Lagipula, aku enggak terobsesi untuk jadi pacar kamu,”
Ponselku
bergetar dan segera aku cari tahu penyebabnya. “Lik, gue jenguk Vera dulu.
Katanya dia sakit,”
Ia
hanya mengangguk sebagai jawaban. Tanpa ini-itu, aku bergegas pergi ke rumah
Vera.
Di
tempat itu, Vera bergelayut manja dilenganku. Meski merasa risih, aku tak tega
melepaskannya. Aku melihat jam yang melingkar ditanganku. Tepat jam enam sore
ketika kudapati layar ponselku menunjukkan nama Lika sedan menghubungiku.
“Halo,”
jawabku. Manusia di ujung telepon sana tak menggubris ucapanku. Yang terdengar
hanyalah suara gesekan benda dan ingar-bingar orang asing. Tut... Tut... Panggilannya di putus. Tapi tak lama, ponselnya
kembali berdering dengan penelepon yang sama. Lika.
“Halo,
mas? Temannya kecelakaan disini. Tolong cepat kesini,”
Ponselku
terjatuh saat mendengar berita tersebut. Aku baru saja beranjak ketika Vera
menahan kepergianku. “Jangan pergi,”
“Tapi
teman gue kecelakaan!”
Wajah
Vera memelas. “Aku ikut,” ***
Aku
mondar-mandir didepan ruang UGD. Sambil meremas-remas tangan, pikiranku berseliweran
tentang hal yang buruk.
“Adi,
aku lapar. Makan, yuk!”
“Aku
ngantuk. Pulang aja, yuk”
Vera
bersungut-sungut di kursi rumah sakit. Aku jengah mendengarnya. “Kalau mau
pulang, sana pergi sendiri! Kenapa tadi ikut-ikutan kesini?” bentakku.
“Adi,
kenapa kamu berbeda? Jahat banget, tau nggak!”
“Gue
mau putus dari lo,” ucapku sekenanya.
“Kenapa
tiba-tiba?
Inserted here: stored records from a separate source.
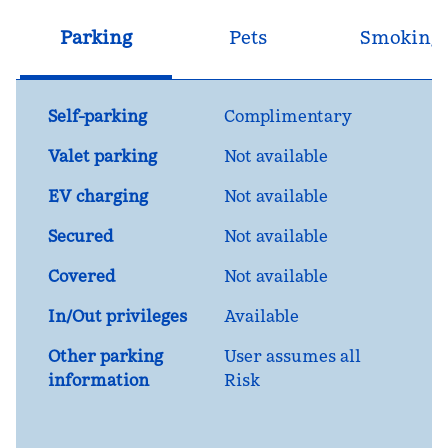
Parking
Pets
Smoking
Self-parking
Complimentary
Valet parking
Not available
EV charging
Not available
Secured
Not available
Covered
Not available
In/Out privileges
Available
Other parking
User assumes all
information
Risk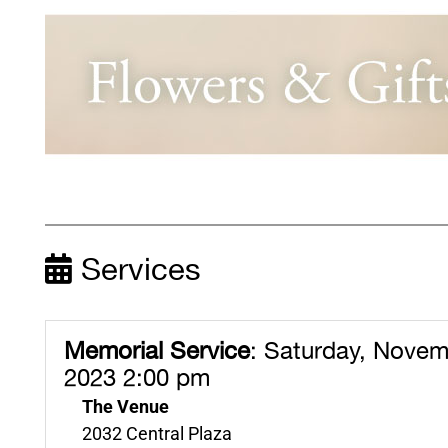
Services
Memorial Service
:
Saturday, Novem
2023 2:00 pm
The Venue
2032 Central Plaza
Nggak ada angin, nggak ada apa-apa,”
“Kalau
bukan karena teman gue, udah dari dulu gue mutusin lo,”
Sejenak
ia menatap wajahku lalu kemudian pergi tanpa pamit. Ia tak enak hati telah
membentaknya tadi.
“Di,
gue butuh lo,” kata Lika setengah sadar.
“Gue
ada disini. Lo tenang aja,” ***
Air
mataku tak kunjung reda ketika menatap nisan didepanku yang bertuliskan nama
Lika Asra. Ia merenggang nyawa tepat dihadapanku. Tepat pada hari saat ia
kecelakaan, Lika langsung menghadap sang khalik.
Masih
terngiang ditelinganya ucapan Lika sebelum pergi. “Adi, gue sayang sama lo.
Tapi gue nggak mau lo nyakitin Vera. Dia adik kandung gue. Jagain dia dan jadi
orang yang terbaik buat dia. Maaf gue nggak cerita semuanya dari awal.”
Aku
melihat mata Vera membengkak karena menangis. Merasa terikat dengan janji, aku
akan melakukan apa yang diminta Lika, walaupun aku masih bingung dengan misteri
dibalik kisah Lika. Aku pun iba karena pada saat Vera berada di rumah sakit, ia
tak benar-benar tahu kalau ternyata kakaknya-lah yang kecelakaan.
Aku
berjalan menghampiri Vera yang jongkok disisi lain makam Lika. Tanganku
melingkari pundaknya. “Maafin gue, Vera.”